It’s like finding a beautiful, worn, first-edition book and deciding the best way to “preserve” it is to rip out the pages and replace them with an iPad. Sure, the cover is still there, but the soul is gone. What are we even doing here? Is a shiny new building with a massive underground car park really the pinnacle of cultural achievement?
The Official Story is a Fantasy
I read the quote from Zagreb’s Deputy Mayor, Luka Korlaet, and I had to read it twice to make sure it wasn't satire. He says these kinds of projects are "catalysts for the renewal of neglected urban areas" and have "strong cultural, social, transport, and economic impacts."
Let me translate that for you. "Catalyst for renewal" means "gentrification engine." It means the cool, affordable-ish area around the old mill will soon be flooded with artisanal coffee shops and condos that nobody who lives there now can afford. "Strong cultural and social impacts" means it'll look great on Instagram for a few years until the novelty wears off.
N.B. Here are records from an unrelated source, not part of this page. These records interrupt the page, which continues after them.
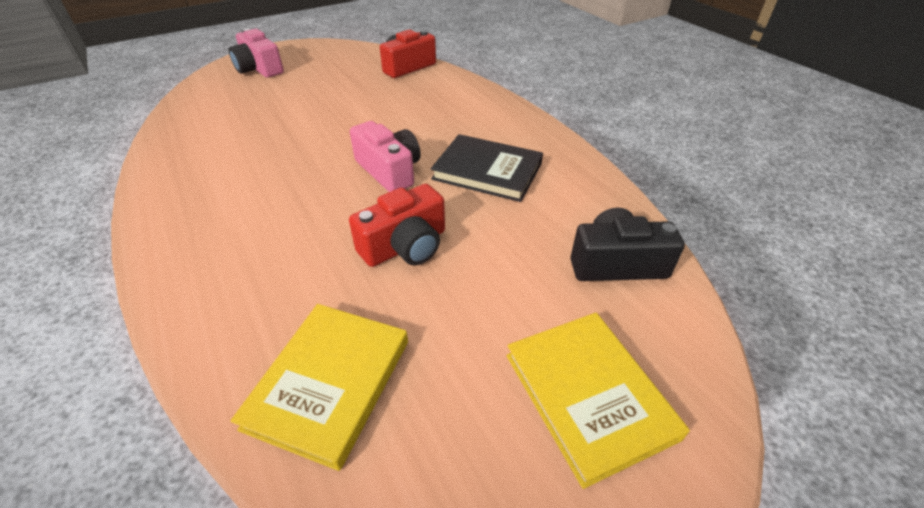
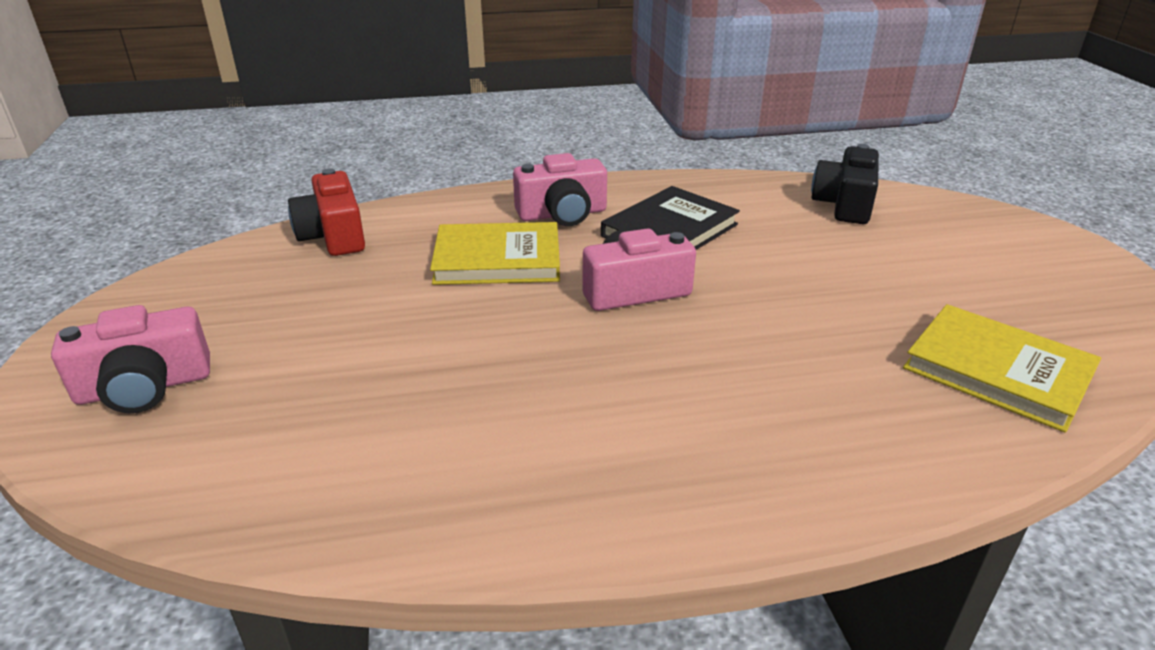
camera: 70 degrees left, 10 degrees down
(405, 246) = (794, 301): red camera -> none
(482, 125) = (562, 214): none -> pink camera
(588, 395) = (994, 251): yellow book -> yellow book (497, 259)

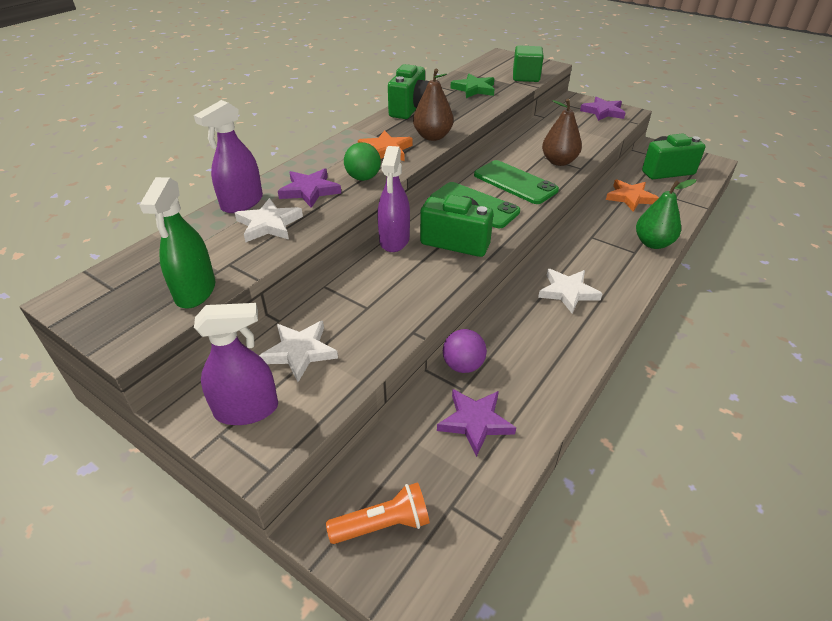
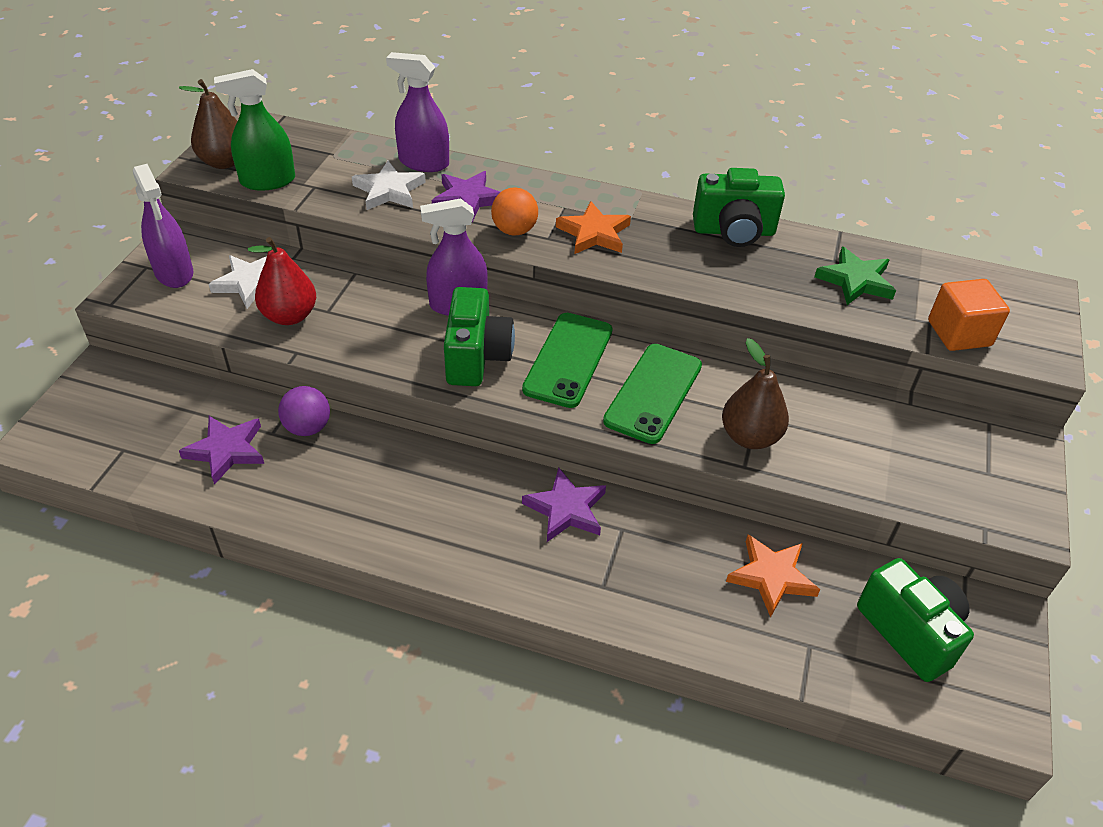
camera: 70 degrees right, 5 degrees up
(362, 331) = (289, 316): none -> red pear
(363, 178) = (514, 230): green ball -> orange ball
(383, 524) = (102, 408): orange flashlight -> none
(432, 137) = (658, 266): brown pear -> brown pear (224, 162)
(526, 77) = (959, 333): green cube -> orange cube
(568, 292) = (472, 510): white star -> none
(603, 112) = (997, 485): purple star -> purple star (566, 509)
(653, 243) = (639, 610): green pear -> none

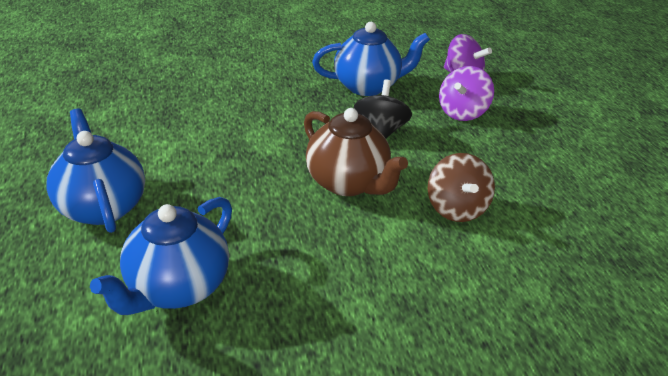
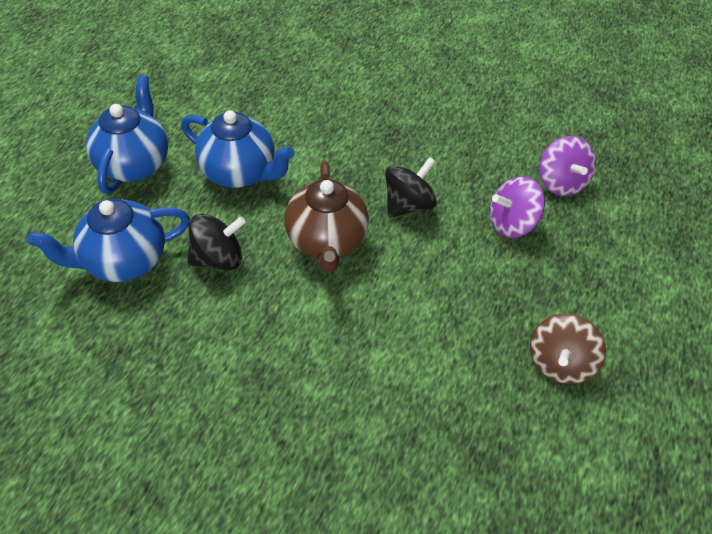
camera: 35 degrees right, 15 degrees up
(270, 239) = (218, 258): none -> black spinning top
(368, 86) = (450, 148): blue teapot -> blue teapot (240, 172)
(456, 208) = (390, 317): brown spinning top -> brown spinning top (559, 362)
And "economic impacts"? That’s the easiest one—it means a handful of developers and construction firms just got very, very rich.

This is a bad idea. No, 'bad' doesn't cover it—this is a five-alarm dumpster fire of misplaced priorities. They’re building a 50-meter steel chimney just to replicate the original one. A fake chimney. A €95 million project that includes a giant, non-functional prop to complete the aesthetic. It's all just set dressing for a play about a city that cares about culture, but the script is empty.
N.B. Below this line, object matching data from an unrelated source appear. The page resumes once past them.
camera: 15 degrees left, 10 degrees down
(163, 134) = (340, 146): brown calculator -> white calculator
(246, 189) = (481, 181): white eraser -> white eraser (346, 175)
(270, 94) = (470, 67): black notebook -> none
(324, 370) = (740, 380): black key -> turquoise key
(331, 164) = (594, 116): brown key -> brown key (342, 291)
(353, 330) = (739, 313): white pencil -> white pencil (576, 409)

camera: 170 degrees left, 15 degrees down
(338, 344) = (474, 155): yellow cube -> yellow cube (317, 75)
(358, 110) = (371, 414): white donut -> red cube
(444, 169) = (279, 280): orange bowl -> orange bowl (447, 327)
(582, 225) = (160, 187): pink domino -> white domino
I can just picture the ribbon-cutting ceremony. The politicians in their hard hats, their faces beaming under the Croatian sun, standing in front of a gleaming glass façade. The sound of their self-congratulatory speeches will echo off the old brick walls, and everyone will applaud because, hey, it’s new. It’s progress. But progress toward what, exactly? A future where every city looks like a generic tech campus? Then again, maybe I'm the crazy one here. Maybe people are just clamoring for a place to park their car before checking out a physical book.
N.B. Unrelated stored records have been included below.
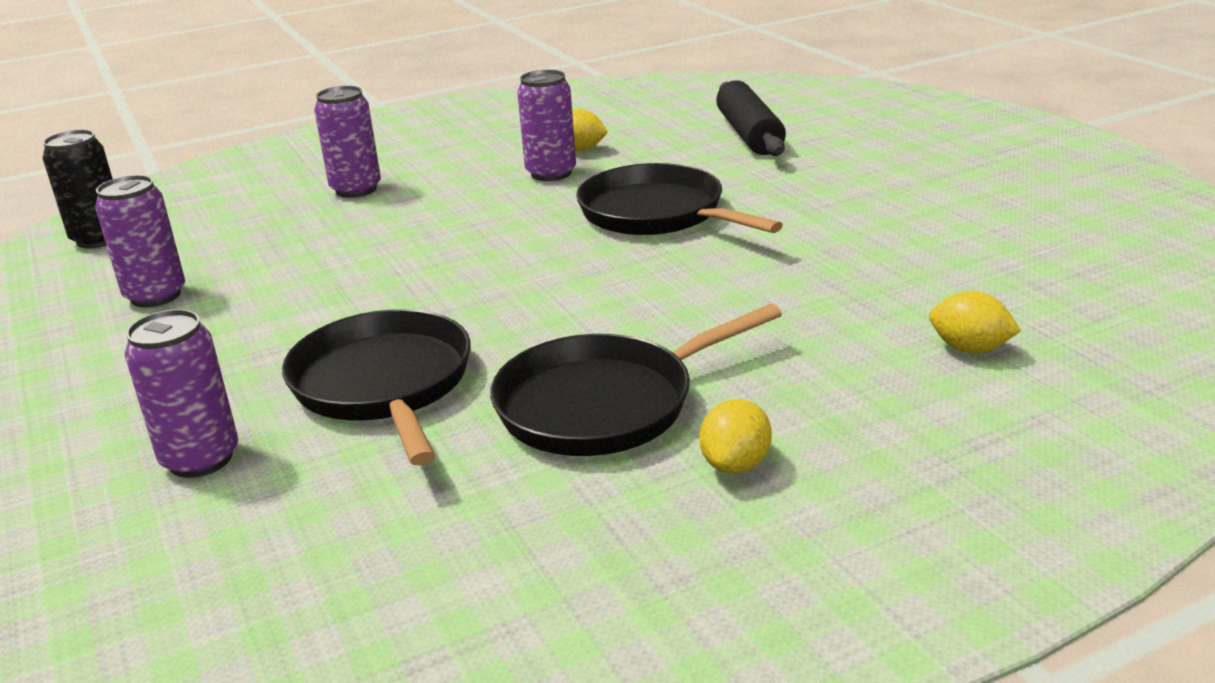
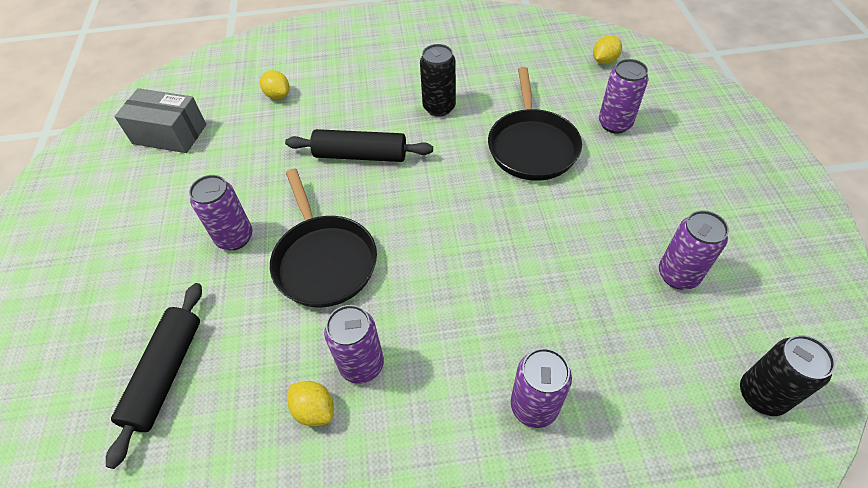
camera: 160 degrees left, 25 degrees up
(604, 404) = (439, 107): black pan -> black can
(704, 307) = (360, 155): none -> black rolling pin
(735, 464) = (407, 68): yellow lemon -> yellow lemon (604, 61)
(799, 204) = (235, 237): none -> purple can
(1075, 260) = (169, 134): none -> grey box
A Library for an Age That Doesn't Read
Let's talk about the centerpiece of this whole operation: a massive new city library. Half a million books. It sounds noble, doesn't it? A temple to knowledge. But let's be real for a second. We're living in an age where information is instantaneous and digital. Building a colossal physical library in 2027 feels less like a forward-thinking investment and more like building the world's most expensive buggy whip factory.
I’m not saying libraries are useless. They’re vital community hubs. But does Zagreb need a €95 million palace for books? Or does it need that money for, I don’t know, affordable housing? Better public transit? Healthcare? Things that tangibly improve the lives of actual citizens instead of just looking good in an architecture magazine.
They’re selling this as a gift to the city, but it feels more like a monument to the people who commissioned it. It’s a legacy project. It's something a politician can point to and say, "I built that." It’s a solution desperately in search of a problem. They have this huge, empty, historic space, and instead of asking what the community truly needs—what might organically grow there—they’ve decided to drop a pre-packaged, committee-approved "cultural center" right in the middle of it. And offcourse, it comes with 330 parking spots, because nothing says "vibrant urban renewal" like making it easier to drive into the city center.
The whole thing just feels hollow. They’re polishing a corpse. The original Paromlin had a purpose, a function. It was part of the city's engine. This new version… what is its purpose? To be a pretty backdrop? A quiet place for tourists to take a break? They say it will be a social and cultural center but I just don't see it. It feels sterile, planned to death, and completely disconnected from the messy, chaotic, beautiful reality of city life. It's a ghost wearing a brand-new suit.
Culture by Committee
So, what's the real story here? It's not about culture, and it sure as hell ain't about revitalizing anything for the average person. This is about vanity. It's about taking something with authentic history and turning it into a sterile, easily digestible tourist attraction. It’s the urban equivalent of an influencer’s perfectly curated selfie—all surface, no substance. Zagreb deserves better than a beautiful, expensive, and ultimately empty promise.